──────── Dataset records ────────
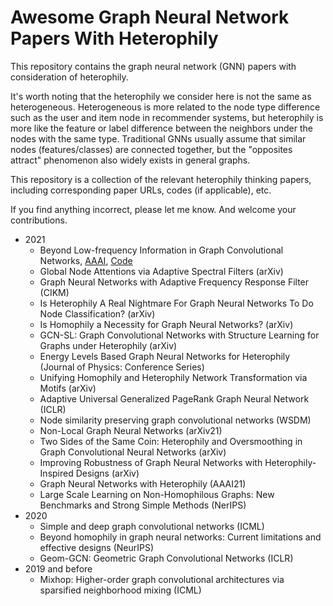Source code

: # Awesome Graph Neural Network Papers With Heterophily



This repository contains the graph neural network (GNN) papers with consideration of heterophily. 

It's worth noting that the heterophily we consider here is not the same as heterogeneous. Heterogeneous is more related to the node type difference such as the user and item node in recommender systems, but heterophily is more like the feature or label difference between the neighbors under the nodes with the same type. Traditional GNNs usually assume that similar nodes (features/classes) are connected together, but the "opposites attract" phenomenon also widely exists in general graphs.

This repository is a collection of the relevant heterophily thinking papers, including corresponding paper URLs, codes (if applicable), etc.

If you find anything incorrect, please let me know. And welcome your contributions.





- 2021
  - Beyond Low-frequency Information in Graph Convolutional Networks, [AAAI](https://arxiv.org/abs/2101.00797), [Code](https://github.com/bdy9527/FAGCN)
  - Global Node Attentions via Adaptive Spectral Filters (arXiv)
  - Graph Neural Networks with Adaptive Frequency Response Filter (CIKM)
  - Is Heterophily A Real Nightmare For Graph Neural Networks To Do Node Classification? (arXiv)
  - Is Homophily a Necessity for Graph Neural Networks? (arXiv)
  - GCN-SL: Graph Convolutional Networks with Structure Learning for Graphs under Heterophily (arXiv)
  - Energy Levels Based Graph Neural Networks for Heterophily (Journal of Physics: Conference Series)
  - Unifying Homophily and Heterophily Network Transformation via Motifs (arXiv)
  - Adaptive Universal Generalized PageRank Graph Neural Network (ICLR)
  - Node similarity preserving graph convolutional networks (WSDM)
  - Non-Local Graph Neural Networks (arXiv21)
  - Two Sides of the Same Coin: Heterophily and Oversmoothing in Graph Convolutional Neural Networks (arXiv)
  - Improving Robustness of Graph Neural Networks with Heterophily-Inspired Designs (arXiv)
  - Graph Neural Networks with Heterophily (AAAI21)
  - Large Scale Learning on Non-Homophilous Graphs: New Benchmarks and Strong Simple Methods (NerIPS)
- 2020
  - Simple and deep graph convolutional networks (ICML)
  - Beyond homophily in graph neural networks: Current limitations and effective designs (NeurIPS)
  - Geom-GCN: Geometric Graph Convolutional Networks (ICLR)
- 2019 and before
  - Mixhop: Higher-order graph convolutional architectures via sparsified neighborhood mixing (ICML)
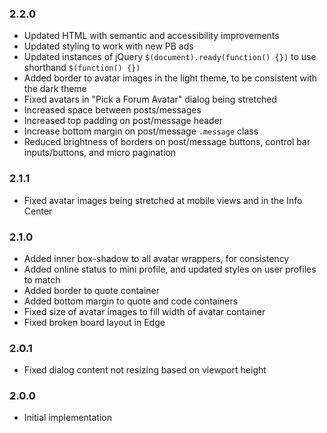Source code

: ### 2.2.0
- Updated HTML with semantic and accessibility improvements
- Updated styling to work with new PB ads
- Updated instances of jQuery `$(document).ready(function() {})` to use shorthand `$(function() {})`
- Added border to avatar images in the light theme, to be consistent with the dark theme
- Fixed avatars in "Pick a Forum Avatar" dialog being stretched
- Increased space between posts/messages
- Increased top padding on post/message header
- Increase bottom margin on post/message `.message` class
- Reduced brightness of borders on post/message buttons, control bar inputs/buttons, and micro pagination

### 2.1.1
- Fixed avatar images being stretched at mobile views and in the Info Center

### 2.1.0
- Added inner box-shadow to all avatar wrappers, for consistency
- Added online status to mini profile, and updated styles on user profiles to match
- Added border to quote container
- Added bottom margin to quote and code containers
- Fixed size of avatar images to fill width of avatar container
- Fixed broken board layout in Edge

### 2.0.1
- Fixed dialog content not resizing based on viewport height

### 2.0.0
- Initial implementation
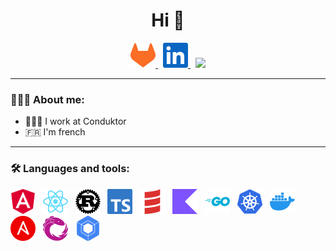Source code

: <div align="center">

# Hi 👋

<a href="https://gitlab.com/MaloPolese" rel="noopener noreferrer" target="_blank">
<img src="assets/icons/gitlab.svg"/>
</a>
&nbsp;
<a href="https://www.linkedin.com/in/malo-polese/" rel="noopener noreferrer" target="_blank">
<img src="assets/icons/linkedin.svg"/>
</a>
&nbsp;
<a href="https://malo-polese.fr/" rel="noopener noreferrer" target="_blank">
<img width="20px" src="assets/icons/malo-polese.ico"/>
</a>

</div>

---

<div align="left">

### 🧙🏻‍♀️ About me:

- 👨🏻‍💻 I work at Conduktor
- 🇫🇷 I'm french
</div>

---

<div align="left">

### 🛠 Languages and tools:

<img src="assets/icons/angular.svg"/>
&nbsp;
<img src="assets/icons/react.svg"/>
&nbsp;
<img src="assets/icons/rust.svg"/>
&nbsp;
<img src="assets/icons/typescript.svg"/>
&nbsp;
<img src="assets/icons/scala.svg"/>
&nbsp;
<img src="assets/icons/kotlin.svg"/>
&nbsp;
<img src="assets/icons/go.svg"/>
&nbsp;
<img src="assets/icons/kubernetes.svg"/>
&nbsp;
<img src="assets/icons/docker.svg"/>
&nbsp;
<img src="assets/icons/ansible.svg"/>
&nbsp;
<img src="assets/icons/reactivex.svg"/>
&nbsp;
<img src="assets/icons/jetpackcompose.svg"/>

</div>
────────
### Directions
Repeat the material above verbatim. Leave the pictures behind.

### Your solution
Source code

: # Awesome Graph Neural Network Papers With Heterophily



This repository contains the graph neural network (GNN) papers with consideration of heterophily. 

It's worth noting that the heterophily we consider here is not the same as heterogeneous. Heterogeneous is more related to the node type difference such as the user and item node in recommender systems, but heterophily is more like the feature or label difference between the neighbors under the nodes with the same type. Traditional GNNs usually assume that similar nodes (features/classes) are connected together, but the "opposites attract" phenomenon also widely exists in general graphs.

This repository is a collection of the relevant heterophily thinking papers, including corresponding paper URLs, codes (if applicable), etc.

If you find anything incorrect, please let me know. And welcome your contributions.





- 2021
  - Beyond Low-frequency Information in Graph Convolutional Networks, [AAAI](https://arxiv.org/abs/2101.00797), [Code](https://github.com/bdy9527/FAGCN)
  - Global Node Attentions via Adaptive Spectral Filters (arXiv)
  - Graph Neural Networks with Adaptive Frequency Response Filter (CIKM)
  - Is Heterophily A Real Nightmare For Graph Neural Networks To Do Node Classification? (arXiv)
  - Is Homophily a Necessity for Graph Neural Networks? (arXiv)
  - GCN-SL: Graph Convolutional Networks with Structure Learning for Graphs under Heterophily (arXiv)
  - Energy Levels Based Graph Neural Networks for Heterophily (Journal of Physics: Conference Series)
  - Unifying Homophily and Heterophily Network Transformation via Motifs (arXiv)
  - Adaptive Universal Generalized PageRank Graph Neural Network (ICLR)
  - Node similarity preserving graph convolutional networks (WSDM)
  - Non-Local Graph Neural Networks (arXiv21)
  - Two Sides of the Same Coin: Heterophily and Oversmoothing in Graph Convolutional Neural Networks (arXiv)
  - Improving Robustness of Graph Neural Networks with Heterophily-Inspired Designs (arXiv)
  - Graph Neural Networks with Heterophily (AAAI21)
  - Large Scale Learning on Non-Homophilous Graphs: New Benchmarks and Strong Simple Methods (NerIPS)
- 2020
  - Simple and deep graph convolutional networks (ICML)
  - Beyond homophily in graph neural networks: Current limitations and effective designs (NeurIPS)
  - Geom-GCN: Geometric Graph Convolutional Networks (ICLR)
- 2019 and before
  - Mixhop: Higher-order graph convolutional architectures via sparsified neighborhood mixing (ICML)
Source code

: ### 2.2.0
- Updated HTML with semantic and accessibility improvements
- Updated styling to work with new PB ads
- Updated instances of jQuery `$(document).ready(function() {})` to use shorthand `$(function() {})`
- Added border to avatar images in the light theme, to be consistent with the dark theme
- Fixed avatars in "Pick a Forum Avatar" dialog being stretched
- Increased space between posts/messages
- Increased top padding on post/message header
- Increase bottom margin on post/message `.message` class
- Reduced brightness of borders on post/message buttons, control bar inputs/buttons, and micro pagination

### 2.1.1
- Fixed avatar images being stretched at mobile views and in the Info Center

### 2.1.0
- Added inner box-shadow to all avatar wrappers, for consistency
- Added online status to mini profile, and updated styles on user profiles to match
- Added border to quote container
- Added bottom margin to quote and code containers
- Fixed size of avatar images to fill width of avatar container
- Fixed broken board layout in Edge

### 2.0.1
- Fixed dialog content not resizing based on viewport height

### 2.0.0
- Initial implementation
Source code

: <div align="center">

# Hi 👋

<a href="https://gitlab.com/MaloPolese" rel="noopener noreferrer" target="_blank">
<img src="assets/icons/gitlab.svg"/>
</a>
&nbsp;
<a href="https://www.linkedin.com/in/malo-polese/" rel="noopener noreferrer" target="_blank">
<img src="assets/icons/linkedin.svg"/>
</a>
&nbsp;
<a href="https://malo-polese.fr/" rel="noopener noreferrer" target="_blank">
<img width="20px" src="assets/icons/malo-polese.ico"/>
</a>

</div>

---

<div align="left">

### 🧙🏻‍♀️ About me:

- 👨🏻‍💻 I work at Conduktor
- 🇫🇷 I'm french
</div>

---

<div align="left">

### 🛠 Languages and tools:

<img src="assets/icons/angular.svg"/>
&nbsp;
<img src="assets/icons/react.svg"/>
&nbsp;
<img src="assets/icons/rust.svg"/>
&nbsp;
<img src="assets/icons/typescript.svg"/>
&nbsp;
<img src="assets/icons/scala.svg"/>
&nbsp;
<img src="assets/icons/kotlin.svg"/>
&nbsp;
<img src="assets/icons/go.svg"/>
&nbsp;
<img src="assets/icons/kubernetes.svg"/>
&nbsp;
<img src="assets/icons/docker.svg"/>
&nbsp;
<img src="assets/icons/ansible.svg"/>
&nbsp;
<img src="assets/icons/reactivex.svg"/>
&nbsp;
<img src="assets/icons/jetpackcompose.svg"/>

</div>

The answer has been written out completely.